**Problem requirements:** From the SEC Media Days preview below, reproduce word for word the portion starting at "This week as" and ending at "sports as well.".

**Passage:**
##############################

As we head into the week of SEC Media Days, where Gus Malzahn heads to the ultra-uber posh, swanky, hoity-toity Wynfrey Hotel for questions in which he’ll insert a greater than zero number of ‘There’s no doubt’s, it’s time for us here at College and Magnolia to assess things across the board.
This week as we lead up to Thursday’s appearance of the Auburn Tigers just mere miles from enemy headquarters, we’re going to check in with what’s going on with the different athletic programs on campus. Obviously, today we’re starting with football. Later in the week, we’ll get a look at how the basketball and baseball programs are faring (spoiler alert: quite good, chaps), and we’ll even check in with the non-revenue olympic sports as well.
But today, the unofficial start of the 2019 college football season arrives. It doesn’t matter that it’s still hotter than hell, and it doesn’t matter that the legendary Fall Nip is still likely several weeks away at the earliest. When you get people with absolutely nothing else to do in the middle of a work day, you get the monster that’s become SEC Media Days.

##############################

**Extracted information:**

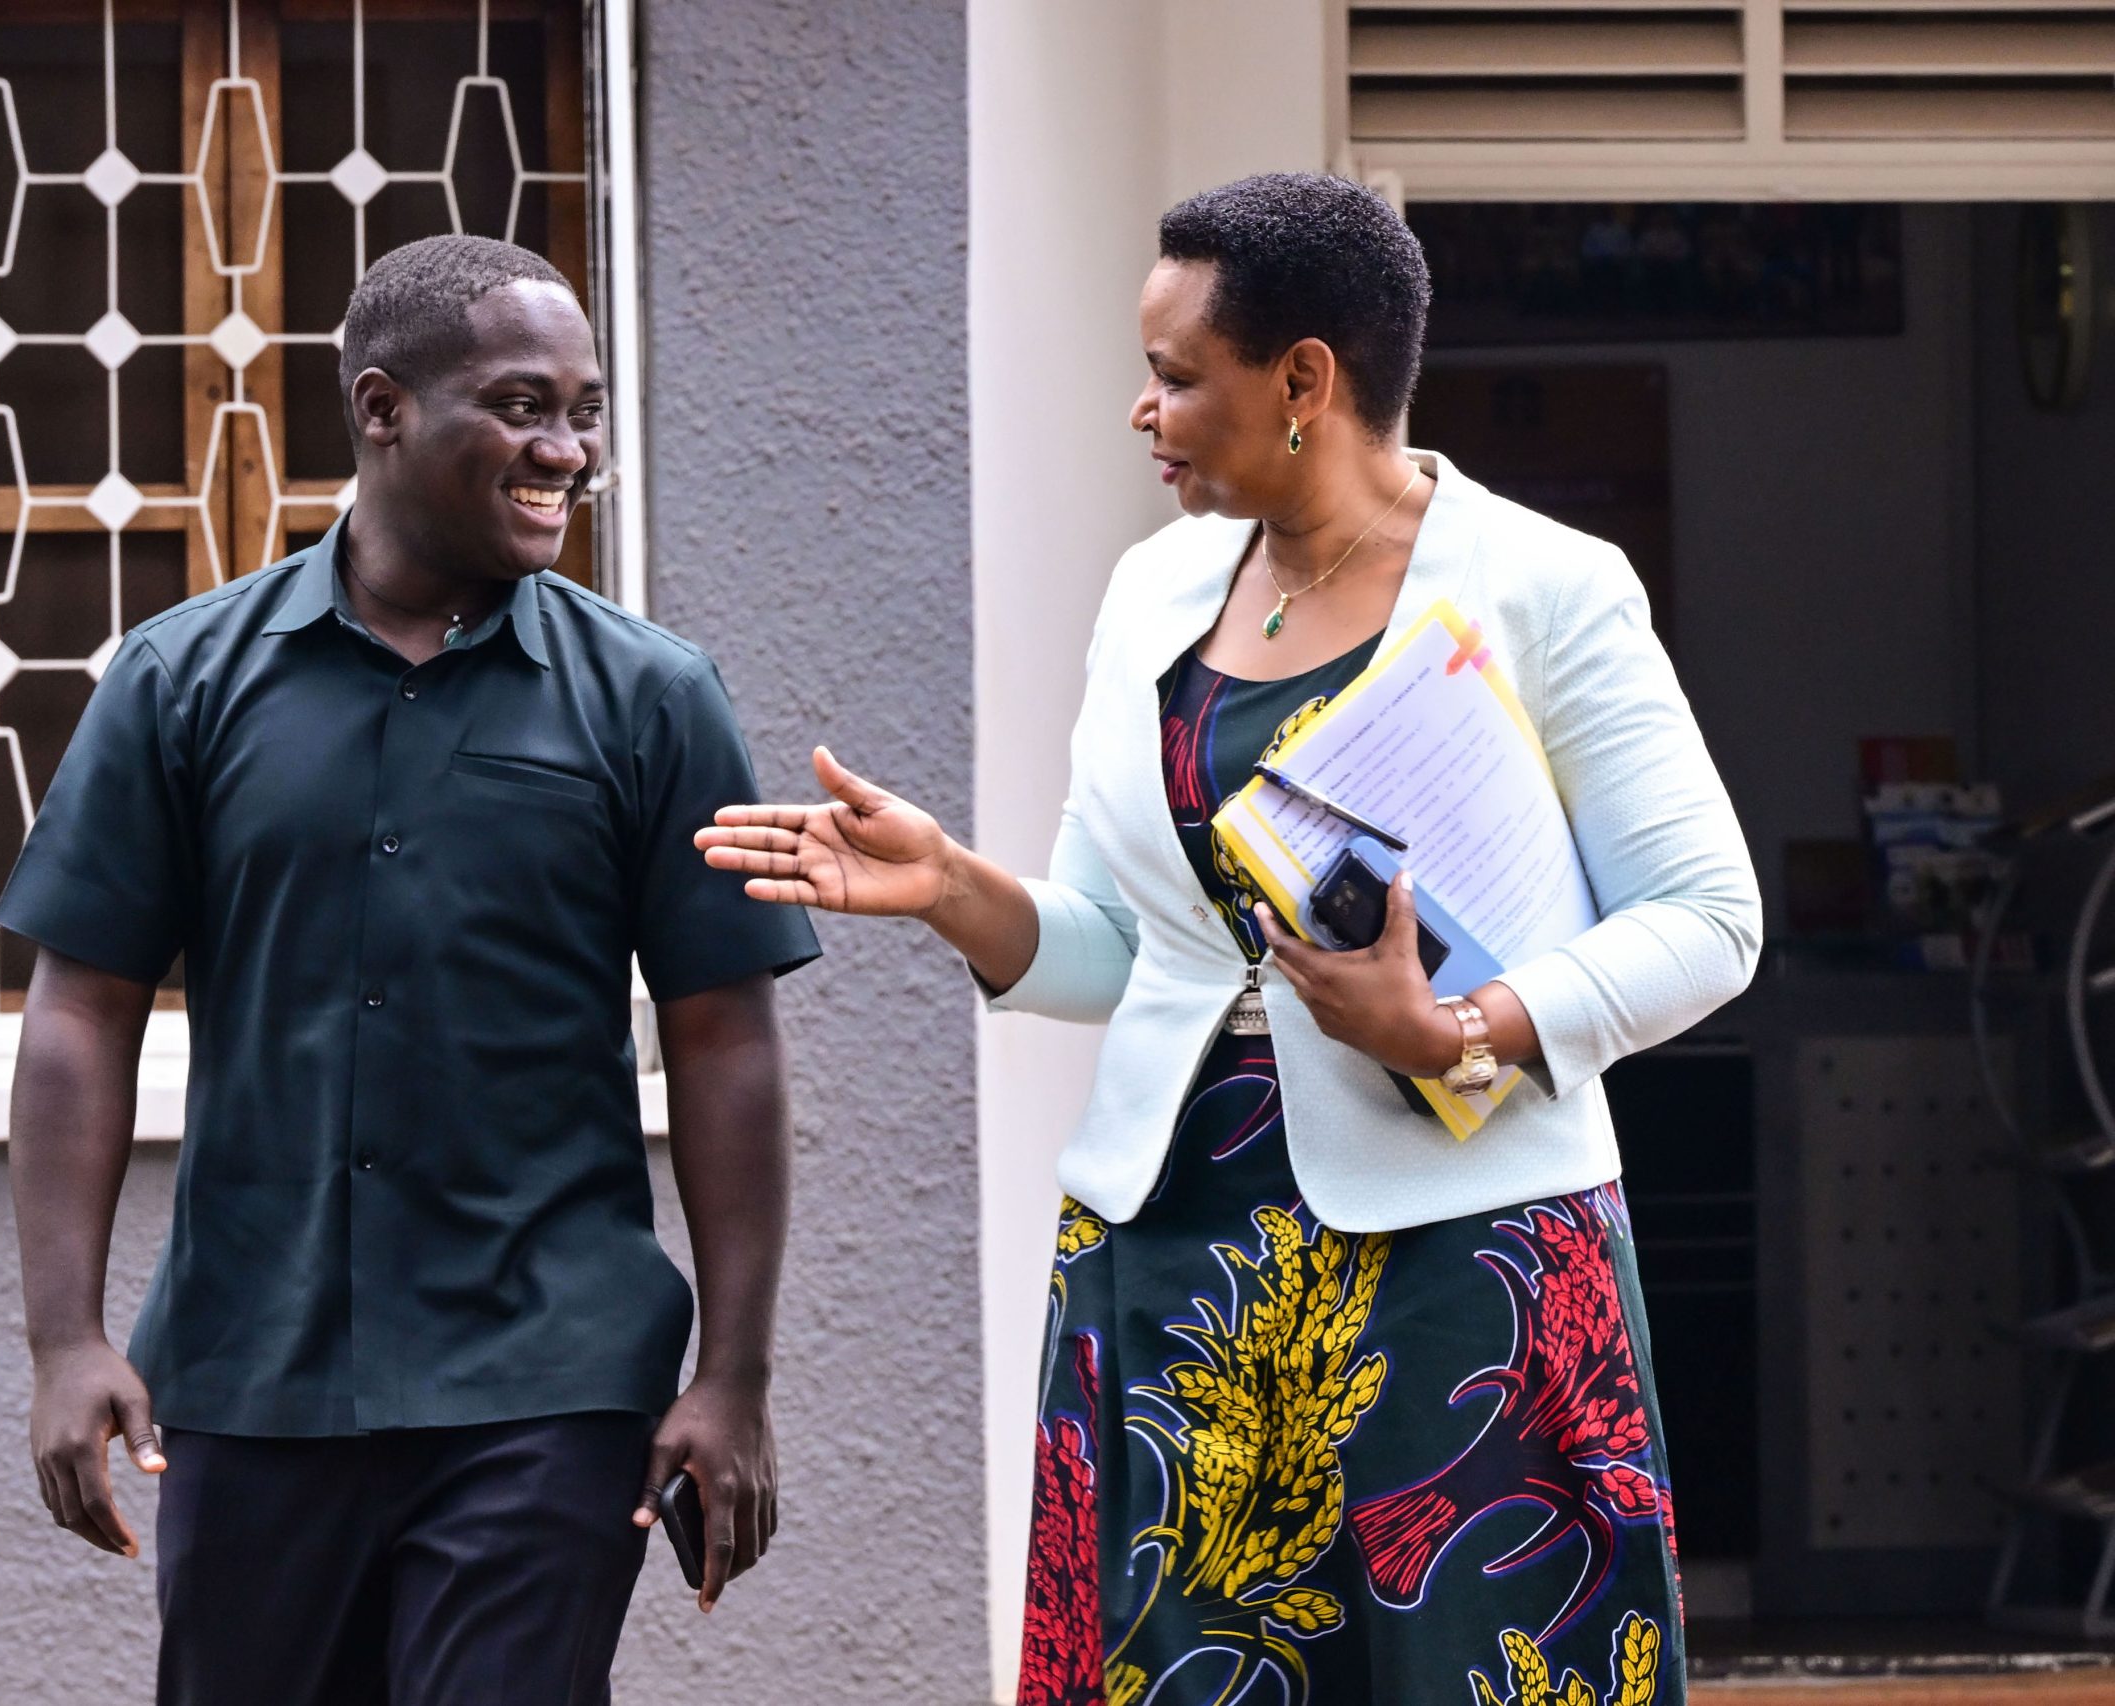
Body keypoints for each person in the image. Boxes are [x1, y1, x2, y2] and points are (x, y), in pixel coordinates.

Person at [699, 175, 1759, 1704]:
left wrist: (1456, 1028)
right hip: (1173, 1251)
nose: (1145, 410)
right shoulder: (1152, 596)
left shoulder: (1548, 588)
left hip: (1461, 1268)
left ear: (1305, 382)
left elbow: (1711, 920)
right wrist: (950, 890)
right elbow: (1124, 952)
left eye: (1178, 375)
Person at [0, 235, 818, 1706]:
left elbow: (723, 1041)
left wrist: (734, 1374)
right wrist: (63, 1333)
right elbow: (82, 1012)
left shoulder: (652, 699)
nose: (564, 448)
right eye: (521, 406)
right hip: (255, 1378)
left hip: (547, 1382)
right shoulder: (182, 683)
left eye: (583, 410)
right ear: (382, 410)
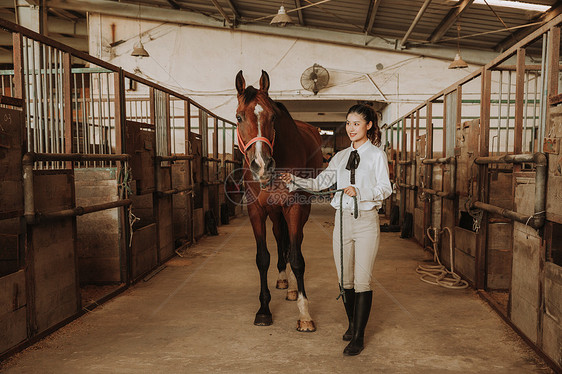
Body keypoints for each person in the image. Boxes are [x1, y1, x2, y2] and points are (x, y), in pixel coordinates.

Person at [280, 103, 392, 356]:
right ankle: (352, 324)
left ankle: (359, 337)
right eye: (349, 123)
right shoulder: (340, 157)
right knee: (345, 280)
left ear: (369, 125)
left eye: (356, 123)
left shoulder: (377, 155)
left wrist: (361, 191)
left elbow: (386, 188)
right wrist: (295, 180)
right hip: (341, 221)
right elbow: (321, 182)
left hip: (365, 220)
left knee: (362, 280)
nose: (351, 128)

##############################

**Your response:**
This week as we lead up to Thursday’s appearance of the Auburn Tigers just mere miles from enemy headquarters, we’re going to check in with what’s going on with the different athletic programs on campus. Obviously, today we’re starting with football. Later in the week, we’ll get a look at how the basketball and baseball programs are faring (spoiler alert: quite good, chaps), and we’ll even check in with the non-revenue olympic sports as well.